* BEGIN Text shown *

The last sentence from the article I mentioned says "Hybrids have been observed participating in spawning acts in areas that contain clear shallow rocky shoals that are 1 to 3 feet"....

Sounds like L&D to me.


----------



## shadslinger (Aug 21, 2005)

Those are hybrids, I have caught allot of them, hundreds of stripers and thousands of white bass, so with just one look and I can tell.
MDLK, I wish someone would tell us if they had eggs. 
Ever since I caught my first hybrid below the dam years ago I have enjoyed them, they are tremendous fighters, they hit like a freight train and even after a hard fight will go psycho when they see the boat or you on the bank. 
When I guided I would always caution the client not try and land them the first time they brought them to the boat, cause that is when they will break you off with a sudden run. When they turn that big broad side to you in the water and power down they can really pull hard.
The first year I bought my CC boat and started fishing the lake(2000) instead of behind the dam I got lucky and a guy waved me over to where he was catching them at the Lump. He had his 5 by then and told me what to do to catch them. All four of us in the boat limited, and I went back for three more days and did the same. Most were over 5lbs and a couple around 8lb.
I have gone back every summer at the same time to the lump and have never seen them again there, I do catch some at the hump once in a while.

* END Text shown *
* BEGIN Raw data *

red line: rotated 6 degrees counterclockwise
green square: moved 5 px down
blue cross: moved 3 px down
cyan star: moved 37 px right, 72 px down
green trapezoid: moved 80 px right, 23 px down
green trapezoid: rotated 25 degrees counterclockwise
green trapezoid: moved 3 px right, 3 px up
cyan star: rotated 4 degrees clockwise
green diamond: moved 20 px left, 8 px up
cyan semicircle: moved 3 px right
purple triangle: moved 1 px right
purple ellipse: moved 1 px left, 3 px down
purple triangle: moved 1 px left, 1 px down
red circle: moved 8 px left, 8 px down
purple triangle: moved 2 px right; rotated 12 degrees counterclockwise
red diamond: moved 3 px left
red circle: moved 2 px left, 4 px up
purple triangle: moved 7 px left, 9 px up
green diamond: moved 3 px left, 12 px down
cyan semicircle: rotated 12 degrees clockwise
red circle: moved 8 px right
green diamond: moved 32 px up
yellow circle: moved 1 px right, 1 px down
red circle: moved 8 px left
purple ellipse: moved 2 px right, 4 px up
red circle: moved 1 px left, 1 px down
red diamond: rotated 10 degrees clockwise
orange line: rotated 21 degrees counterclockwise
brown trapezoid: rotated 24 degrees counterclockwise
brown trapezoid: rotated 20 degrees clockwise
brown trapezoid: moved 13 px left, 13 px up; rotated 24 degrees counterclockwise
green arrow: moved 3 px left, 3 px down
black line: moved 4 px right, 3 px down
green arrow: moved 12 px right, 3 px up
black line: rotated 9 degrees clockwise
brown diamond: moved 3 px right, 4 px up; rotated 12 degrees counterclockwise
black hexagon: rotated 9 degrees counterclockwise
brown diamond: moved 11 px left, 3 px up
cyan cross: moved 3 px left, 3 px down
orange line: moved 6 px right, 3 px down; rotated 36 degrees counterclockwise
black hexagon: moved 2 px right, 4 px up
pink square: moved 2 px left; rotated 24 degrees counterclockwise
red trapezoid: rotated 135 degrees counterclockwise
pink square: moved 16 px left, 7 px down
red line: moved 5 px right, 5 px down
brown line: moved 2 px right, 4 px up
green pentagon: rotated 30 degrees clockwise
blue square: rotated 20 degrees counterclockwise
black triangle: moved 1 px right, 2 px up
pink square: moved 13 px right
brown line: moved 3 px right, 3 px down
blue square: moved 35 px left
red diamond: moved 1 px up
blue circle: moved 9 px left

* END Raw data *

• Your tasks
1 > In the fishing thread, what year did shadslinger buy the CC boat and start fishing the lake instead of behind the dam?
2 > Output the stretch of the fishing thread from "When I guided" through "in a while.".
The lines are separate material, apart from the fishing thread.

• Results in order
1 > 2000

2 >
When I guided I would always caution the client not try and land them the first time they brought them to the boat, cause that is when they will break you off with a sudden run. When they turn that big broad side to you in the water and power down they can really pull hard.
The first year I bought my CC boat and started fishing the lake(2000) instead of behind the dam I got lucky and a guy waved me over to where he was catching them at the Lump. He had his 5 by then and told me what to do to catch them. All four of us in the boat limited, and I went back for three more days and did the same. Most were over 5lbs and a couple around 8lb.
I have gone back every summer at the same time to the lump and have never seen them again there, I do catch some at the hump once in a while.